After studying the locket as much as possible, I moved on to a brooch with the same enamel and floral style design. The brooch is about 2 inches in diameter, and I guessed it was also made circa 1920; this seems accurate according to what I have read on the internet, and in the Scandinavian Jewelry books I have read on Amazon using the "look inside" feature. When I turned the brooch around, I noticed a stamp. It said G.G. 925 s. Well, as it turns out Norway would always mark the silver 925 to show it was the highest quality silver. But the initials G.G. had me curious. So I did some more googling and found a few similar pieces to the one I had -- nature designs, the same size and shape brooch, and the stamp, all made in Norway by Gustav Gaudernack (1865 - 1914). He was a goldsmith and designer born in Bohemia who went to Norway in 1891 where he lived in Kristiania until his death. According to this site http://www.snl.no/.nbl_biografi/Gustav_Gaudernack/utdypning, Gustav Gaudernack was one of Norway's first designers who earned an international reputation, though he is not too well known in the United States. I read on a different site that he specialized in enamel and nature designs, like animals and flowers. He went to work for the jeweler David Andersen, and he was instrumental in their designs, also for their glass works. The David Andersen company still exists today. However, Gaudernack also had his own store, starting around 1910, and when he died, his widow and son continued to make enamel jewelry. It also seems that his grandson, Christian Gaudernack, continues to make jewelry today in the Baerum area.
But, getting back to the brooch, I read on the site for the link above, that from about 1900, Gaudernack concentrated on the Art Nouveau movement. It was with the flowing style of the flowers and insects that he had his international breakthrough, and it is the one he is remembered for today.

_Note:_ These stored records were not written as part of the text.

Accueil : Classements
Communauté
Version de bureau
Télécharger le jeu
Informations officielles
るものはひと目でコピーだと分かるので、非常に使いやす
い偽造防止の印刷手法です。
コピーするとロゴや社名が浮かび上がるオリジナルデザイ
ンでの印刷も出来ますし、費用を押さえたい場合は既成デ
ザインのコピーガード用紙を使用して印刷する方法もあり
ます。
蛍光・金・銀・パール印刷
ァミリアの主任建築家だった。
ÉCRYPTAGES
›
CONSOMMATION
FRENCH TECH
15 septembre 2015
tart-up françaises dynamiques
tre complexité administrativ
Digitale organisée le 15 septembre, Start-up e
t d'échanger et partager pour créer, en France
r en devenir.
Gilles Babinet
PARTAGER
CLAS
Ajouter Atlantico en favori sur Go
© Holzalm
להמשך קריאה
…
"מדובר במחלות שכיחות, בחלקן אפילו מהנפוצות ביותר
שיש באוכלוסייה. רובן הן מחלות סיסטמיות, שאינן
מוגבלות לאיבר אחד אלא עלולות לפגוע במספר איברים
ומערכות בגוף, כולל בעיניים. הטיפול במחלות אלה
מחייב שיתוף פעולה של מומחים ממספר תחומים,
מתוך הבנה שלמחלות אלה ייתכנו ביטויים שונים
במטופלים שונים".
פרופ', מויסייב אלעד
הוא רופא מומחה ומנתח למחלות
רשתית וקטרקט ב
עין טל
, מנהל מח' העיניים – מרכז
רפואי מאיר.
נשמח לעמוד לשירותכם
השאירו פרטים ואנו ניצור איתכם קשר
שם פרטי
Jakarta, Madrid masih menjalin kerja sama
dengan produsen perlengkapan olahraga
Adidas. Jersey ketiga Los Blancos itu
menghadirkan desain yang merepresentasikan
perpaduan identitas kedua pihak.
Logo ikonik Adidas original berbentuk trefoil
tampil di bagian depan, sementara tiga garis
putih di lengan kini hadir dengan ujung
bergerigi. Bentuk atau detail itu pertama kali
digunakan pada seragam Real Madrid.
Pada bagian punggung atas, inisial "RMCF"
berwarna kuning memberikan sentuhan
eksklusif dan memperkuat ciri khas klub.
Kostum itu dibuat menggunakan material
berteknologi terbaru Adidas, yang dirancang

So now this floral piece has more meaning and more questions from me. According to other sites I found selling similar pieces, I am pretty sure the brooch is from the 1920's at the latest. I believe it was either made by Gustav Gaudernack himself in his shop before 1914, or it was made in his name by his wife or son during the 20's. My grandmother would still have been a girl, so I wonder if she received the piece then or later in life, maybe from her mother. The locket doesn't have the stamp, but it looks very similar in style, so it may have been made by the son after his death. This would fit with the 1926 etching theory, and perhaps it is the reason there is no hallmark stamp. Either way, both pieces are unique and very pretty! I truly feel like I discovered treasure yesterday.